I agree that the District Court correctly applied the Iowa law of strict products liability as construed by this Court in Petty v. United States, 740 F.2d 1428 (8th Cir. 1984) (Petty II). Thus I concur in today’s decision. The case is a troubling one, however, because our decision, along with Petty II, stands for the proposition that a vaccine manufacturer can be held liable for failing to warn of a risk that was unknown (and perhaps unknowable) to the manufacturer at the time the plaintiff received the vaccine. The manufacturer’s liability apparently does not depend upon a showing that the vaccine was dangerously defective, but rather flows solely from the fact that the vaccine causes the plaintiff harm of a kind that the manufacturer has not warned against. The door thus is open for the imposition of liability based upon the plaintiff’s idiosyncratic reaction to a vaccine,
Such a draconian rule of strict liability strikes me as being unwise, since it seems inevitable that this approach will tend to discourage the development and marketing of vaccines and other useful medicines. For example, between 1968 and 1977 more than half of the manufacturers of vaccines in the United States left the market. Recently, two manufacturers of the DTP vaccine, a vaccine for diptheria, tetanus, and pertussis, ceased production, leaving only one company to produce this crucial product. See Kitch, Common Law Threatens the Children, Virginia Law School Report 10, 11 (Spring 1985). The threat this trend poses to efforts to contain the spread of infectious disease is obvious. I believe it is high time for lawmakers in Iowa and throughout the nation to re-examine this disturbing trend in the law of strict products liability, lest the ability to produce and market beneficial vaccines be lost.
ORDER ON PETITION FOR REHEARING
Appellant having filed in this Court on July 1, 1986 a petition for rehearing with a suggestion for rehearing en banc with respect to the decision of this Court which was filed April 18,1986, 788 F.2d 1352, and the Court having given due consideration to said petition, and believing that in the orderly administration of justice the following action should be taken on the petition for rehearing addressed to the panel, it is therefore ORDERED, ADJUDGED and DECREED as follows:
(1) That the judgment dated April 18, 1986 and entered the same day in the office of the Clerk of this Court is vacated.
(2) That the case is remanded to the district court for reconsideration in light of Moore v. Vanderloo, 386 N.W 108 (Iowa April 16, 1986), and for adjudication of ap-pellee’s alternative grounds for relief which have not been ruled upon by the district court, e.g. negligence and breach of warranty. See 788 F.2d at 1355.
(3) That, upon remand the district court should make such additional findings of fact and conclusions of law that it considers appropriate.
(4) That, upon remand the district court may hold such further hearings and receive such additional evidence as it considers appropriate.
(5) That in due course the district court shall enter a fresh judgment from which any aggrieved party may take a timely appeal.
(6) That this panel reserves jurisdiction to hear and decide any further appeal or appeals in this case.

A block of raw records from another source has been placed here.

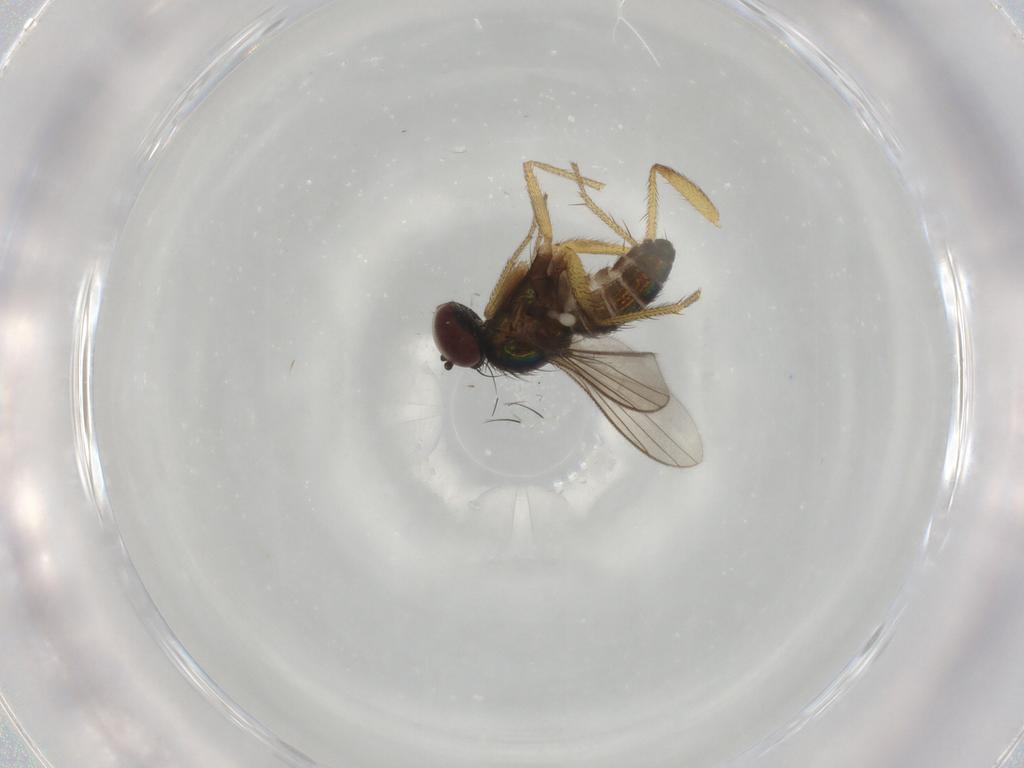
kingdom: Animalia
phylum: Arthropoda
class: Insecta
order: Diptera
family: Dolichopodidae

(7) That, to the extent provided above, the petition for rehearing is granted; in all other respects the petition is denied.
. An intensive, hospital-based study indicates that approximately 3.6% of all drug exposures engender an adverse reaction which requires responsive treatment. See Jick, The Boston Collaborative Drug Surveillance Programme, reprinted in Adverse Drug Reactions 61, 64 (D. Richards & R. Randel eds. 1972). Thus, the scope of potential liability for drug and vaccine manufacturers as a result of adverse drug reaction is enormous.